Start of Data listing
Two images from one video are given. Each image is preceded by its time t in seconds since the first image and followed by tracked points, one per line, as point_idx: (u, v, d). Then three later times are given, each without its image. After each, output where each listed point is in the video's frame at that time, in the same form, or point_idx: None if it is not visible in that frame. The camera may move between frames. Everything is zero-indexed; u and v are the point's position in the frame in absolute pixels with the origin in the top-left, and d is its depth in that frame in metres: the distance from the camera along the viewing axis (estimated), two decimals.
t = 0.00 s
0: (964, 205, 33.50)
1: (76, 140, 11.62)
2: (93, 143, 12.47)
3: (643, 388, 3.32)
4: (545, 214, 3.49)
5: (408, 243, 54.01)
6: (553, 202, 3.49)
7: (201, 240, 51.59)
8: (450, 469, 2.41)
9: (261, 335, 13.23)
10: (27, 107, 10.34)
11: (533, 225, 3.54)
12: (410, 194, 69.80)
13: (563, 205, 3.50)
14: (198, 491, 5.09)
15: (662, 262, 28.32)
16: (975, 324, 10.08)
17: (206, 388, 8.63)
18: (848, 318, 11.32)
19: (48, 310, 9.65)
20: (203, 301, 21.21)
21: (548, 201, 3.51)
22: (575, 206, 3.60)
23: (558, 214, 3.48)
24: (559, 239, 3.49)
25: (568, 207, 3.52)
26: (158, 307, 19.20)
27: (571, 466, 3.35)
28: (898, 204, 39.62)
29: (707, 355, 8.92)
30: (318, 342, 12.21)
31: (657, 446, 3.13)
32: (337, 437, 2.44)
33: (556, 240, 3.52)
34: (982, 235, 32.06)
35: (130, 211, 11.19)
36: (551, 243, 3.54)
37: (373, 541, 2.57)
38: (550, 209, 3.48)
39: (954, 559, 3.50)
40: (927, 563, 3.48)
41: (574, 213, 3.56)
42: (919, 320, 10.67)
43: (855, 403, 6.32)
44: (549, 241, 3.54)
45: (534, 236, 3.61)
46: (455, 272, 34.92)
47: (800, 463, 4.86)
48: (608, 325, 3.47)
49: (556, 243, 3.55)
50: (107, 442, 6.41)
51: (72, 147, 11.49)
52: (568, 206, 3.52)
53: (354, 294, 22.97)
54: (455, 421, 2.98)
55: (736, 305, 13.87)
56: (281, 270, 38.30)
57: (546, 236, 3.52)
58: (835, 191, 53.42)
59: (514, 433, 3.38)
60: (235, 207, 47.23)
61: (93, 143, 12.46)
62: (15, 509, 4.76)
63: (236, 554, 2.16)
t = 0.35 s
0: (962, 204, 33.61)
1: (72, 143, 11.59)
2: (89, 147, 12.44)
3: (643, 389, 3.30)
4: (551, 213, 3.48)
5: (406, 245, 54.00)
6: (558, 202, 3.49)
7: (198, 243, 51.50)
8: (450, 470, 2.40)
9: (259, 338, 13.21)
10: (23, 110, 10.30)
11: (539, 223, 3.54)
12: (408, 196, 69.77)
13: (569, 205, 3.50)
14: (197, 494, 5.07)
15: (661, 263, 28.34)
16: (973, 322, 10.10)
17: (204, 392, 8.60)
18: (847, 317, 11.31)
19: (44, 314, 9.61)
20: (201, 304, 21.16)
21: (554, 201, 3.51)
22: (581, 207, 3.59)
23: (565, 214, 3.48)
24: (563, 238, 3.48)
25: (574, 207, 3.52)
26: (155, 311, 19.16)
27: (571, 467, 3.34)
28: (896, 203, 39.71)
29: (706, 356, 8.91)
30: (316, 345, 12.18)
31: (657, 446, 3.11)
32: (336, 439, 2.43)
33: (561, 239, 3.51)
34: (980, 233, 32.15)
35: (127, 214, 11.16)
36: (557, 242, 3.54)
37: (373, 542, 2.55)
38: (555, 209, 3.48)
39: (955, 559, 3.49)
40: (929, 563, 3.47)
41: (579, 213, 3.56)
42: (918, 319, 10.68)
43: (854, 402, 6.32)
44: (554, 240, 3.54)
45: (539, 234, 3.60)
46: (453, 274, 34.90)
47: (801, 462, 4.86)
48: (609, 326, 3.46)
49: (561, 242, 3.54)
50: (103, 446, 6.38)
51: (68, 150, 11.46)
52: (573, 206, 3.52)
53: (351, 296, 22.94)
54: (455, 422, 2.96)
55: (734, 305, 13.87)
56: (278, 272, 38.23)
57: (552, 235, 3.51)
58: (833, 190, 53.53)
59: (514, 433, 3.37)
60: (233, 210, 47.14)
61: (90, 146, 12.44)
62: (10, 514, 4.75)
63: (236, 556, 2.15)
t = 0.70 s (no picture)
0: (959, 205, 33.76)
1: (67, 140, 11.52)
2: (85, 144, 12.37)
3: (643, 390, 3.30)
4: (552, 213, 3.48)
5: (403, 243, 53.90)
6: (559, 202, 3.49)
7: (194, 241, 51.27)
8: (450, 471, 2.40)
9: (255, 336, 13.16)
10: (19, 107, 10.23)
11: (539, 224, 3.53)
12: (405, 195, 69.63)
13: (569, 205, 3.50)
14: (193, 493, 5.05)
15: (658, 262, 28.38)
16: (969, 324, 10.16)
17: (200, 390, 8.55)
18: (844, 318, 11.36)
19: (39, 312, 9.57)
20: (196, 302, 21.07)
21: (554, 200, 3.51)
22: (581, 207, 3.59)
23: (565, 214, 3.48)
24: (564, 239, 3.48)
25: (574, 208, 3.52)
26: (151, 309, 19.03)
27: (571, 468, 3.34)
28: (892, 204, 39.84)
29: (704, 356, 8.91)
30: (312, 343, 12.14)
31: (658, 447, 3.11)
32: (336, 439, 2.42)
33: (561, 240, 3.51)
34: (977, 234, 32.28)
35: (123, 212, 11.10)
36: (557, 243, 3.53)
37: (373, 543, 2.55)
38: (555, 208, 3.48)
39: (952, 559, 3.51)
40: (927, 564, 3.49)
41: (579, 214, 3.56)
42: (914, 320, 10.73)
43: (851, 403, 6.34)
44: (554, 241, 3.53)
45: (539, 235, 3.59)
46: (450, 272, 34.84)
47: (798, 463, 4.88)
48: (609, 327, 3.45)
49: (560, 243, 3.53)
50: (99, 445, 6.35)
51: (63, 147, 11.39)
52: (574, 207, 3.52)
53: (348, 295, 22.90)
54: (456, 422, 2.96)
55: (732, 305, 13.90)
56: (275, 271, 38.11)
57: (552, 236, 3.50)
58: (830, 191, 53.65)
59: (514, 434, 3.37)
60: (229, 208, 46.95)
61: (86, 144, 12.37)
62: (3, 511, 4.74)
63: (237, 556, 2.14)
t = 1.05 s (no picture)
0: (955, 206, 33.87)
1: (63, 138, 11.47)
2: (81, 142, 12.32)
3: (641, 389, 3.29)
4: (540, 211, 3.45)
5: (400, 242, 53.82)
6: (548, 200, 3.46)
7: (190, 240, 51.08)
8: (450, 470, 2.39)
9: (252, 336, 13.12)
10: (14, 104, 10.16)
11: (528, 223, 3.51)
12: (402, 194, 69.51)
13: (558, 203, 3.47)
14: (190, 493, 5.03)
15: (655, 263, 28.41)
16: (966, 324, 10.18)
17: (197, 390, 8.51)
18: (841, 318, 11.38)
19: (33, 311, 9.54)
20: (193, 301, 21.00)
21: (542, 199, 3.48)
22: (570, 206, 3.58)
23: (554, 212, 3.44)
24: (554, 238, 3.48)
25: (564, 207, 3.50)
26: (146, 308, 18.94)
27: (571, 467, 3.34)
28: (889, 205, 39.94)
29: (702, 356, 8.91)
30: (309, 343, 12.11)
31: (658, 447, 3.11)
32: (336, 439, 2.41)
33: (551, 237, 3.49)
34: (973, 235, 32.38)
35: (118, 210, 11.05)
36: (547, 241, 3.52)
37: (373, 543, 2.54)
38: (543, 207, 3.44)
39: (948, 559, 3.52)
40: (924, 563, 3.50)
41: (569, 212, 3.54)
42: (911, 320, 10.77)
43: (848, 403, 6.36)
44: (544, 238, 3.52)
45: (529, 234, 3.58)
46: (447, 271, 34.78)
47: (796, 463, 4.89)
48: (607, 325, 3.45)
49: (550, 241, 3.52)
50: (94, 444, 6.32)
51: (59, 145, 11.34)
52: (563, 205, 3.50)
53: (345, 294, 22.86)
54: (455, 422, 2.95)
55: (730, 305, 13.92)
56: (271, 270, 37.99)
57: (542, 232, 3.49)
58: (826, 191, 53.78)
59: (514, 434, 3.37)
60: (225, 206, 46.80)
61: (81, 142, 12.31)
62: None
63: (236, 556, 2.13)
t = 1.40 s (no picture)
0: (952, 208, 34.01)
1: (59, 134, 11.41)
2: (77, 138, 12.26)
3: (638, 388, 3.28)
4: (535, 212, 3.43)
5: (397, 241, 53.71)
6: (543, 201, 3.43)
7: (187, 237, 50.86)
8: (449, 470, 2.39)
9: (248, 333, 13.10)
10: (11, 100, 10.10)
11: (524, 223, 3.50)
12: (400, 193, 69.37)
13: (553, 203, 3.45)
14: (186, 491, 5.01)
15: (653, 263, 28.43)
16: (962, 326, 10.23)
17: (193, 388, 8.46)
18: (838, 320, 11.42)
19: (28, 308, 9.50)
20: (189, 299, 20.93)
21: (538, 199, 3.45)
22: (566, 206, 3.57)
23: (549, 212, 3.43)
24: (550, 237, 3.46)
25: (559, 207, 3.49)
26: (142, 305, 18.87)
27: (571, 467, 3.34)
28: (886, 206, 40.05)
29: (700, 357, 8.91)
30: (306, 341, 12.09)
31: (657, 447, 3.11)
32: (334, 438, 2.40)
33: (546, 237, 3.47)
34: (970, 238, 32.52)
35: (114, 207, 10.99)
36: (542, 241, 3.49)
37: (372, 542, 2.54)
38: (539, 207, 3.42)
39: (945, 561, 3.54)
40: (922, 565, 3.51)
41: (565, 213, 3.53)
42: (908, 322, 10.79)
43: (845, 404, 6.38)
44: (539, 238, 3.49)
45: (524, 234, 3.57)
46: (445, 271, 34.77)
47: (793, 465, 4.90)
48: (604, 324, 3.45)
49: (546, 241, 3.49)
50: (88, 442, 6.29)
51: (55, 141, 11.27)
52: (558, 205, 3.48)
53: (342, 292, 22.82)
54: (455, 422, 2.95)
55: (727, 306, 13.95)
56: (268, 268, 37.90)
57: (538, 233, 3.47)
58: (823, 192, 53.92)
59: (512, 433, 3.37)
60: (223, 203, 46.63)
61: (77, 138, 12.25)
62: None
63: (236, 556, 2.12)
End of Data listing
Start of Data listing
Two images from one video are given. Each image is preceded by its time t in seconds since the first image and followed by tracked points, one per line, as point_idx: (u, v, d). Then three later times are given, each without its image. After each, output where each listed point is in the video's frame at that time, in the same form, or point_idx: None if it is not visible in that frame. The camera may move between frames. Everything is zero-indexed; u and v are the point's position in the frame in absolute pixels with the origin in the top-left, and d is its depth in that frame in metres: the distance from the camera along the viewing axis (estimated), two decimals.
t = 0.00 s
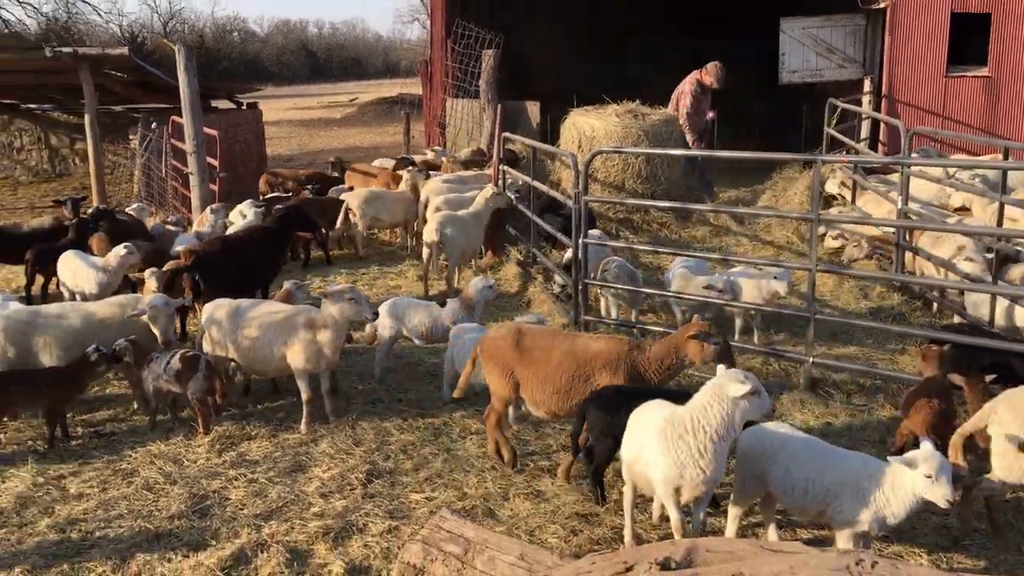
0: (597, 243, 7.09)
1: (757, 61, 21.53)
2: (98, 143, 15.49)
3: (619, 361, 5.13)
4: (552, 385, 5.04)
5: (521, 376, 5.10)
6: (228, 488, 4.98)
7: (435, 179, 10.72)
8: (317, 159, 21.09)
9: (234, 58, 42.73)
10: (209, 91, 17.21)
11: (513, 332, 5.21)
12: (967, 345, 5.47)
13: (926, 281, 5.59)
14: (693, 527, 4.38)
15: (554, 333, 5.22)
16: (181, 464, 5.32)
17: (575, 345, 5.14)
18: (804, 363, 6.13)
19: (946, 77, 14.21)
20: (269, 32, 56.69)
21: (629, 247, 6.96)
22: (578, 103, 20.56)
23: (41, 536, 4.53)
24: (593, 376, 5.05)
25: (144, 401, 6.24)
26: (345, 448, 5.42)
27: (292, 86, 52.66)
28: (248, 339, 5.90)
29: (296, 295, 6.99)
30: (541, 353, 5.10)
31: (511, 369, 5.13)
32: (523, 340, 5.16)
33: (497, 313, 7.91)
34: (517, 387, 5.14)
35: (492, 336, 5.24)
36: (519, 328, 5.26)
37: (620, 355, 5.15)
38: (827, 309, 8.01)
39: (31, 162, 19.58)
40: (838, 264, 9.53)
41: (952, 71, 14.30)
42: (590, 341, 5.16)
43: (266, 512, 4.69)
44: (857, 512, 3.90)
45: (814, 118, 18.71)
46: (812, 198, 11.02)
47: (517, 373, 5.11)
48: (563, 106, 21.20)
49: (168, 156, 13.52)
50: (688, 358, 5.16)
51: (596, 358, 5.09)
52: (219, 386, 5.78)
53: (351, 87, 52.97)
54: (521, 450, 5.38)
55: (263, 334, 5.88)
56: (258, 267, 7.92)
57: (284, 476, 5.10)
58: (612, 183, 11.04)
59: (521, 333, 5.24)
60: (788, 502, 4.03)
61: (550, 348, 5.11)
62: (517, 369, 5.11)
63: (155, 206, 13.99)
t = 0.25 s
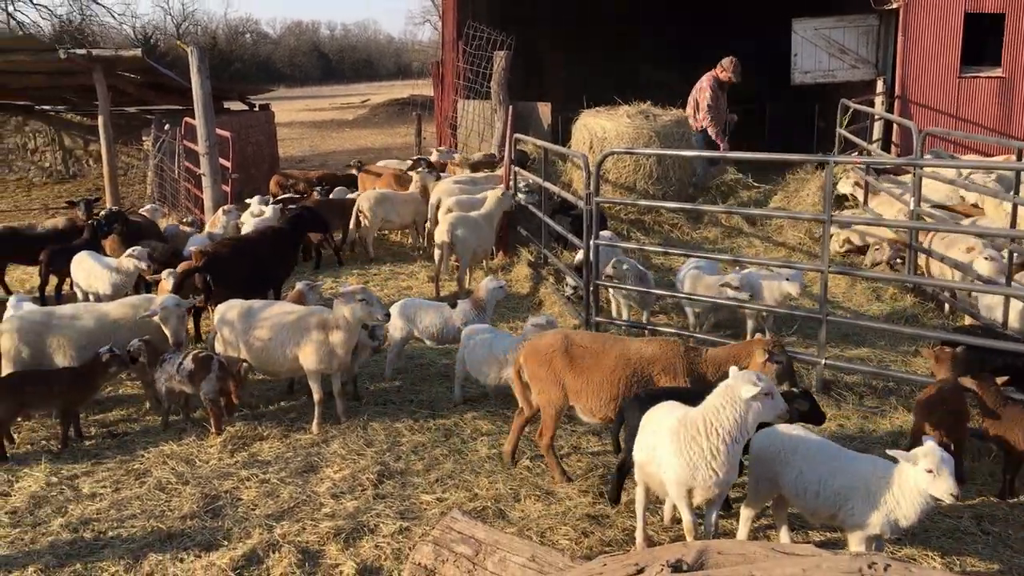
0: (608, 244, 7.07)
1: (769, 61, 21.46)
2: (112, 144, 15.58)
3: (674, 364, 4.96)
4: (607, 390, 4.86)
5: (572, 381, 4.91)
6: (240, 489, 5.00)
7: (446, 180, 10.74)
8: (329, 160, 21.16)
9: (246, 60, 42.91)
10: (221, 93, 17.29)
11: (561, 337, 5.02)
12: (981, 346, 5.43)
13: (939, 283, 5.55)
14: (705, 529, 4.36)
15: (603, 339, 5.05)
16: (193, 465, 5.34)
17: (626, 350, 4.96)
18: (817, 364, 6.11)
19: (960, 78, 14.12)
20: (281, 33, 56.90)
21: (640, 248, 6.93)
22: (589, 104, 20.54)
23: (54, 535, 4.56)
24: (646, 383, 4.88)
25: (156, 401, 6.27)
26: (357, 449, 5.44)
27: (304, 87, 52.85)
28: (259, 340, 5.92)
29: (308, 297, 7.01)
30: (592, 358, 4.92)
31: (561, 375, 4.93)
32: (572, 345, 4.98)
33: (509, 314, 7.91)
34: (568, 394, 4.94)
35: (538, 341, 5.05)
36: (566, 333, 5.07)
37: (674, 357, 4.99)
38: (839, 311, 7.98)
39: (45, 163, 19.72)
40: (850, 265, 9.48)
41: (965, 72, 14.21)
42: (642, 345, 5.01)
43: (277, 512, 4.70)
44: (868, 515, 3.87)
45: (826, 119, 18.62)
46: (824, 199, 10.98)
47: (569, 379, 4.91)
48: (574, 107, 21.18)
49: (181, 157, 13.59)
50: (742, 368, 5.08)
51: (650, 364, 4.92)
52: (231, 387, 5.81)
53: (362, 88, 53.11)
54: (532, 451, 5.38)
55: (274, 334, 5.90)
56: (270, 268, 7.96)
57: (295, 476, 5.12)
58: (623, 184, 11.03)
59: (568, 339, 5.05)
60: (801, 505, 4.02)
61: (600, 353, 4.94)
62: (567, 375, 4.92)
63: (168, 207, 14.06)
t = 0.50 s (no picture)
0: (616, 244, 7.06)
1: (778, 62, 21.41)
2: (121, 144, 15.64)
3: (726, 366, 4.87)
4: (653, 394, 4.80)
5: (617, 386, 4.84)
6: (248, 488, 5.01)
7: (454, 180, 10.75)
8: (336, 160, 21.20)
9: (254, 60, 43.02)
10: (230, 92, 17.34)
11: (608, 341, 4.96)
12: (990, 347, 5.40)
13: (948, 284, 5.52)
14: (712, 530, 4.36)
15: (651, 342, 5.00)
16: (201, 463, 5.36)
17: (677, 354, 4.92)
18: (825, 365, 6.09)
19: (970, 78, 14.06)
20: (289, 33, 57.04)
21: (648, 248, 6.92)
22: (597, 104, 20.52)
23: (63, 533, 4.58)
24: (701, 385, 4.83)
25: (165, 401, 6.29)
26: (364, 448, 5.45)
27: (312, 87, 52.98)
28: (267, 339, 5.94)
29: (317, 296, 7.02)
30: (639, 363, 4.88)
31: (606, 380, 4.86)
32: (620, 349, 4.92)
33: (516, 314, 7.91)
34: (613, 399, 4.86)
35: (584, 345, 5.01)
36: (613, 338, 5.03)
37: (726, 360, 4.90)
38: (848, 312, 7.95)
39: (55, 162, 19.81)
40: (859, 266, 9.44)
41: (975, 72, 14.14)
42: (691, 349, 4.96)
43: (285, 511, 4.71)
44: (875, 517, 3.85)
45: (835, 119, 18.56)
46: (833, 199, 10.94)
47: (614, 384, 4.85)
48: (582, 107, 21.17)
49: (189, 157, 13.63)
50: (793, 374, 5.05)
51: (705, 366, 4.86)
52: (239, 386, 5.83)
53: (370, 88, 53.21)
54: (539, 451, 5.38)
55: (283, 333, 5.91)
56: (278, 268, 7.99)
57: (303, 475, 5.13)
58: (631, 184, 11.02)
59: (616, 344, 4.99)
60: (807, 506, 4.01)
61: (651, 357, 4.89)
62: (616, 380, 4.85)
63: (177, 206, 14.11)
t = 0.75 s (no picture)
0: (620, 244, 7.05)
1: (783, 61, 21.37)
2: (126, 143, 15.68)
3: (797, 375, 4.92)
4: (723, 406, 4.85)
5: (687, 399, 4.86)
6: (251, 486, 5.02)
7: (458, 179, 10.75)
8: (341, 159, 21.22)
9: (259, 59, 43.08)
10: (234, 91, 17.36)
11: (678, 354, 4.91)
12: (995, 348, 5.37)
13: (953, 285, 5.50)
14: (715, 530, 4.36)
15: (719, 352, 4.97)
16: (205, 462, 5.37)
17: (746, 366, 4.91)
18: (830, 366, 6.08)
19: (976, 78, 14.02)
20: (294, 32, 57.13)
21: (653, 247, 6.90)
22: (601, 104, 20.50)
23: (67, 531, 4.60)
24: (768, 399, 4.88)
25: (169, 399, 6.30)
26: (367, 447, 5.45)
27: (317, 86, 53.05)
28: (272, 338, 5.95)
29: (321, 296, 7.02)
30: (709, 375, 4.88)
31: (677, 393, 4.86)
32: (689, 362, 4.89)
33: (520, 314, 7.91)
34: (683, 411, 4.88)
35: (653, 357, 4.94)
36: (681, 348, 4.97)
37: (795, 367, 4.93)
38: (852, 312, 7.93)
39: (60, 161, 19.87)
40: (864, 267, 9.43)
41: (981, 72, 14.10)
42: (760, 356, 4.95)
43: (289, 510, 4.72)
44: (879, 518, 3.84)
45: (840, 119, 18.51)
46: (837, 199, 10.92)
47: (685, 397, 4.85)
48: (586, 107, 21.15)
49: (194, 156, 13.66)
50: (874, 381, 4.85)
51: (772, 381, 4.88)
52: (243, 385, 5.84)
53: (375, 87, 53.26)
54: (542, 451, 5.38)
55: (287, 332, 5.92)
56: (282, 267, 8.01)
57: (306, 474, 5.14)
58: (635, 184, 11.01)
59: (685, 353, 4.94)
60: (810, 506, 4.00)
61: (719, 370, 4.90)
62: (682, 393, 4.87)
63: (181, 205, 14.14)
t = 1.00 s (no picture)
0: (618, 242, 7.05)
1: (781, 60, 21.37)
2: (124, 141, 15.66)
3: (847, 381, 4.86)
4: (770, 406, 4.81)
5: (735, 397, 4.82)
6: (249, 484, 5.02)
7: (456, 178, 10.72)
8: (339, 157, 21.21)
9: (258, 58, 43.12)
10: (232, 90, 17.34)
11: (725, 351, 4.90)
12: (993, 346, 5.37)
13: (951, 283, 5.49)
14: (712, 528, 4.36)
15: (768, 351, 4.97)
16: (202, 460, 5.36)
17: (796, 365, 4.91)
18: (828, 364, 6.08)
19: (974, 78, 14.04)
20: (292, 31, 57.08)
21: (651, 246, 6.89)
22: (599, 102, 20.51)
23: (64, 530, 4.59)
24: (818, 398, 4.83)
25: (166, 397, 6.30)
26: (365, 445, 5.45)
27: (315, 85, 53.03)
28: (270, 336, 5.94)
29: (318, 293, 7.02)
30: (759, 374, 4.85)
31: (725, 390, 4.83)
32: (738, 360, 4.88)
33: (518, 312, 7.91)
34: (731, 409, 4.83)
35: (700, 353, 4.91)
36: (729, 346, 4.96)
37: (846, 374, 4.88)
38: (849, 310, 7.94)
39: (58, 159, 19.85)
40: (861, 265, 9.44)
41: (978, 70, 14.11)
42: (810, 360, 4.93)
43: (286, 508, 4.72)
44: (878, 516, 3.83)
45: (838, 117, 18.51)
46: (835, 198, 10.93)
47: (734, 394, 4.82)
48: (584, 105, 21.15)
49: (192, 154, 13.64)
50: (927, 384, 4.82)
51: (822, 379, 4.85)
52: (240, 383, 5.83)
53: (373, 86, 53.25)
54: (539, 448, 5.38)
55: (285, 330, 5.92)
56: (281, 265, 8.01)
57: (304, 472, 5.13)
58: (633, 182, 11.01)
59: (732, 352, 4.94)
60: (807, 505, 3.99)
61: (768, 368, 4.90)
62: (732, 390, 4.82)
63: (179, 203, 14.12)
End of Data listing
Exercise: Above are the records. Print exactly, and only, the lines from the line with "7: (458, 179, 10.75)" to the line with "35: (700, 353, 4.91)", both inclusive.

Solution:
7: (458, 179, 10.75)
8: (341, 159, 21.22)
9: (259, 59, 43.08)
10: (234, 91, 17.36)
11: (678, 354, 4.91)
12: (995, 348, 5.37)
13: (953, 285, 5.50)
14: (715, 530, 4.36)
15: (719, 352, 4.97)
16: (205, 462, 5.37)
17: (746, 366, 4.91)
18: (830, 366, 6.08)
19: (976, 78, 14.02)
20: (294, 32, 57.13)
21: (653, 247, 6.90)
22: (601, 104, 20.50)
23: (67, 531, 4.60)
24: (768, 399, 4.88)
25: (169, 399, 6.30)
26: (367, 447, 5.45)
27: (317, 86, 53.05)
28: (272, 338, 5.95)
29: (321, 296, 7.02)
30: (709, 375, 4.88)
31: (677, 393, 4.86)
32: (689, 362, 4.89)
33: (520, 314, 7.91)
34: (683, 411, 4.88)
35: (653, 357, 4.94)
36: (681, 348, 4.97)
37: (795, 367, 4.93)
38: (852, 312, 7.93)
39: (60, 161, 19.87)
40: (864, 267, 9.43)
41: (981, 72, 14.10)
42: (760, 356, 4.95)
43: (289, 510, 4.72)
44: (879, 518, 3.84)
45: (840, 119, 18.51)
46: (837, 199, 10.92)
47: (685, 397, 4.85)
48: (586, 107, 21.15)
49: (194, 156, 13.66)
50: (874, 381, 4.85)
51: (772, 381, 4.88)
52: (243, 385, 5.84)
53: (375, 87, 53.26)
54: (542, 451, 5.38)
55: (287, 332, 5.92)
56: (282, 267, 8.01)
57: (306, 474, 5.14)
58: (635, 184, 11.01)
59: (685, 353, 4.94)
60: (810, 506, 4.00)
61: (719, 370, 4.90)
62: (682, 393, 4.87)
63: (181, 205, 14.14)
t = 1.00 s (no picture)
0: (618, 242, 7.05)
1: (781, 60, 21.37)
2: (124, 141, 15.66)
3: (847, 381, 4.86)
4: (770, 406, 4.81)
5: (735, 397, 4.82)
6: (249, 484, 5.02)
7: (456, 178, 10.72)
8: (339, 157, 21.21)
9: (258, 58, 43.12)
10: (232, 90, 17.34)
11: (725, 351, 4.90)
12: (993, 346, 5.37)
13: (951, 283, 5.49)
14: (712, 528, 4.36)
15: (768, 351, 4.97)
16: (202, 460, 5.36)
17: (796, 365, 4.91)
18: (828, 364, 6.08)
19: (974, 78, 14.04)
20: (292, 31, 57.08)
21: (651, 246, 6.89)
22: (599, 102, 20.51)
23: (64, 530, 4.59)
24: (818, 398, 4.83)
25: (166, 397, 6.30)
26: (365, 445, 5.45)
27: (315, 85, 53.03)
28: (270, 336, 5.94)
29: (318, 293, 7.02)
30: (759, 374, 4.85)
31: (725, 390, 4.83)
32: (738, 360, 4.88)
33: (518, 312, 7.91)
34: (731, 409, 4.83)
35: (700, 353, 4.91)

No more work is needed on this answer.